[Date Prev][Date Next][Thread Prev][Thread Next][Date index][Thread index]

Re: implementation of boschloo's test: very slow execution

From   "Michael Blasnik" <>
To   <>
Subject   Re: implementation of boschloo's test: very slow execution
Date   Fri, 22 Feb 2008 14:18:14 -0500


I have a couple of potential speed imrpovement ideas (besides moving it to Mata):

1) Do you really need to get the p value to 4 decimals? If you changed

qui gen double p = (_n-1)/10001 to qui gen double p = (_n-1)/1001

Then you have a 90% reduction in some of the calculations.

2) I don't know much about this test, but wouldn't the optimum point be a smooth function of p? If that is so, you may want to create an iterative approach to narrowing the range of p. Start with perhaps p ranging by .01. Then just keep the interval on either side of the optimum and reduce the increment to .001. That may reduce the calculations substantially.
-------
### TO DO
Copy out the passage of the forum reply on speeding up Boschloo's test, starting with "I have a couple" and going on through "the calculations substantially.".
-------
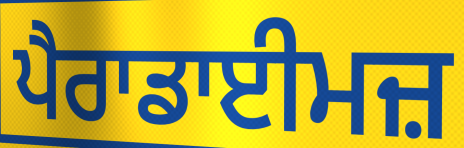
ਪੈਰਾਡਾਈਮਜ਼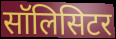
सॉलिसिटर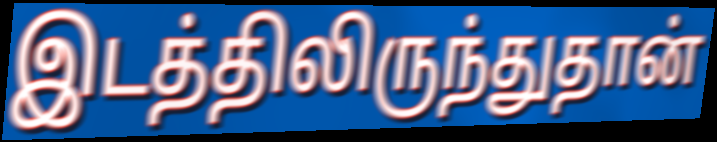
இடத்திலிருந்துதான்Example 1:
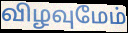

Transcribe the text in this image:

விழவுமேம்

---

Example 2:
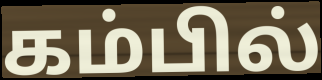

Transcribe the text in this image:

கம்பில்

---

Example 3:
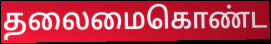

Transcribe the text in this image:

தலைமைகொண்ட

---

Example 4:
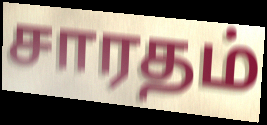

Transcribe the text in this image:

சாரதம்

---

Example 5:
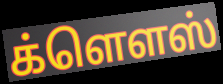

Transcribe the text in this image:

க்ளௌஸ்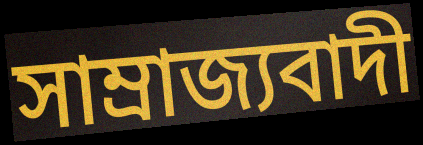
সাম্ৰাজ্যবাদী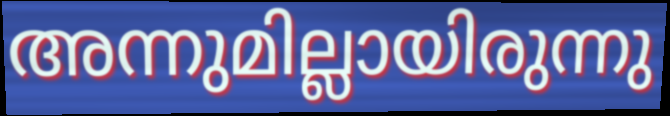
അന്നുമില്ലായിരുന്നു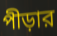
পীড়ার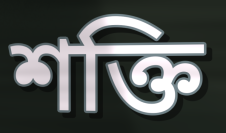
শক্তি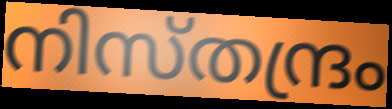
നിസ്തന്ദ്രംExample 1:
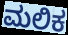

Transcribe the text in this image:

ಮಲಿಕ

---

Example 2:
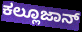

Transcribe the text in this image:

ಕಲ್ಲೂಜಾನ್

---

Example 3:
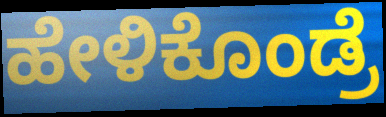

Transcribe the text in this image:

ಹೇಳಿಕೊಂಡ್ರೆ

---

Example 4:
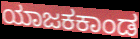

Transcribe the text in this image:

ಯಾಜಕಕಾಂಡ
-------
### THE ANSWER
I have a couple of potential speed imrpovement ideas (besides moving it to Mata):

1) Do you really need to get the p value to 4 decimals? If you changed

qui gen double p = (_n-1)/10001 to qui gen double p = (_n-1)/1001

Then you have a 90% reduction in some of the calculations.

2) I don't know much about this test, but wouldn't the optimum point be a smooth function of p? If that is so, you may want to create an iterative approach to narrowing the range of p. Start with perhaps p ranging by .01. Then just keep the interval on either side of the optimum and reduce the increment to .001. That may reduce the calculations substantially.